Friday 31st May - Errick’s, Dunedin / Ōtepoti
Radio One 91FM review by Lily Jane / Photography by Kristina Simons - view the photo gallery HERE

The first thing that hits you when Vera Ellen walk on-stage is their dedication to the bit. Bob haircuts, baggy dress shirts, matching ties: all giving a beautiful sense of '90s I-Don’t-Give-A-F***k energy. The percussion is heavy, at times contrasting with Vera’s soft vocals, before complimenting them when she wails into the microphone in her signature perfectly-imperfect style. With her ferocious bite, a song like 'Broadway Junction' (the stand-out of her set, by far) becomes a piercing exercise in vulnerability. Vera opens her heart to the audience, and they gladly take it, as they bear witness to the anger building — not only in Vera’s own performance, but in every guitar strum and drum beat. The power of live music is being able to be a collective part of something like that, summed up simplistically but accurately by a fellow audience-member who whispered to me as we cheered: “Gives you goosebumps”.

_Brief 1_: According to the concert review, which song was the stand-out of Vera's set?
The concert review and the entries after it come from separate sources.

_Supplied material_:
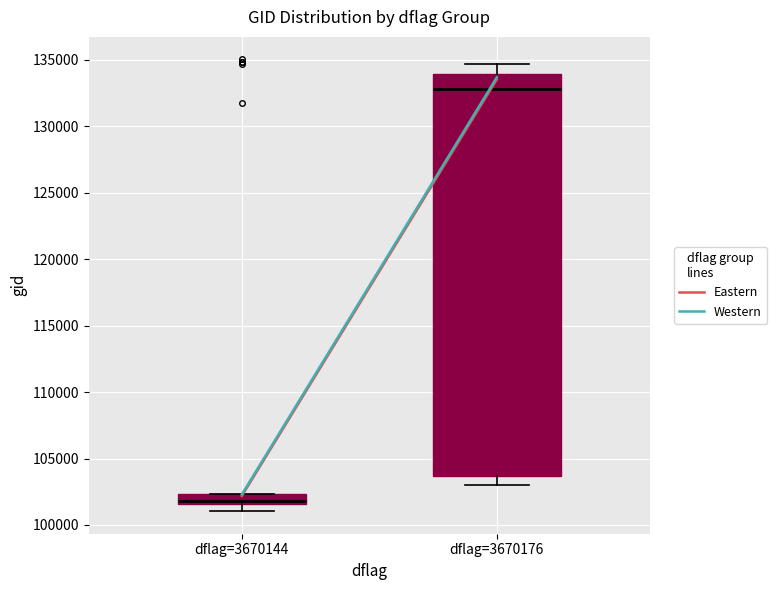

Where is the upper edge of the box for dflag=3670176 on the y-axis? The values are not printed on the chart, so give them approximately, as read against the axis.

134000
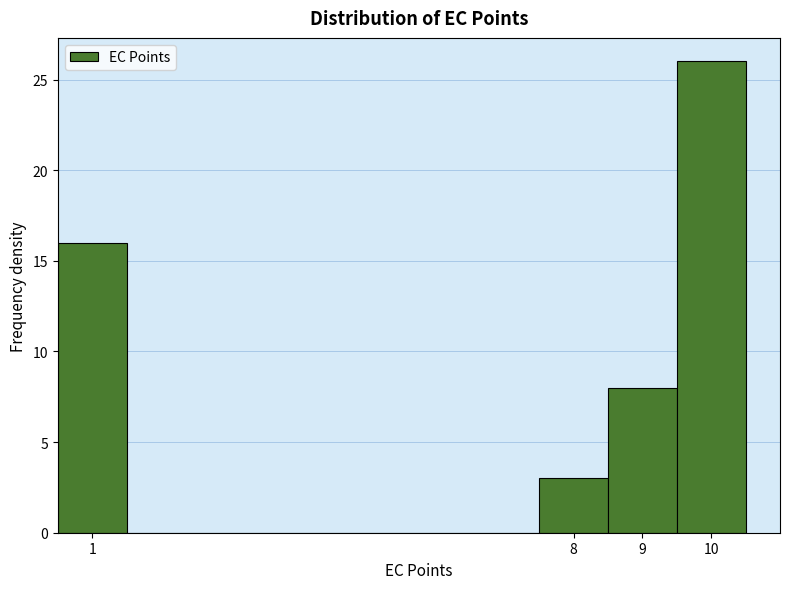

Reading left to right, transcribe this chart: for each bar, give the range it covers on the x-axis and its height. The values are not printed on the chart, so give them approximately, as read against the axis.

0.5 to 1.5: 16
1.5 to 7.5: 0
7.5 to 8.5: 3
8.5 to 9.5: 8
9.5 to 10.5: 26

--

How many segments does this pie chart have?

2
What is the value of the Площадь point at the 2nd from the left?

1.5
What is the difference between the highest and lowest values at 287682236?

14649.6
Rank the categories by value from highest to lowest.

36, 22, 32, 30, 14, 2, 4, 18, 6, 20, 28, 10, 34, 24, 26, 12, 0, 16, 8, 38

==

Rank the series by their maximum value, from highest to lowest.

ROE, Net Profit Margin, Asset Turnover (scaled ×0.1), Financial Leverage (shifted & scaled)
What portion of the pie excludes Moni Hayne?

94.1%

_Brief 2_: From the entries, copy out everything between the line holding "Where is the" and the line holding "9.5 to 10.5: 26", inclusive, omitting any pictures.

_Exercise solution 1_: 'Broadway Junction'

_Exercise solution 2_:
Where is the upper edge of the box for dflag=3670176 on the y-axis? The values are not printed on the chart, so give them approximately, as read against the axis.

134000

Reading left to right, transcribe this chart: for each bar, give the range it covers on the x-axis and its height. The values are not printed on the chart, so give them approximately, as read against the axis.

0.5 to 1.5: 16
1.5 to 7.5: 0
7.5 to 8.5: 3
8.5 to 9.5: 8
9.5 to 10.5: 26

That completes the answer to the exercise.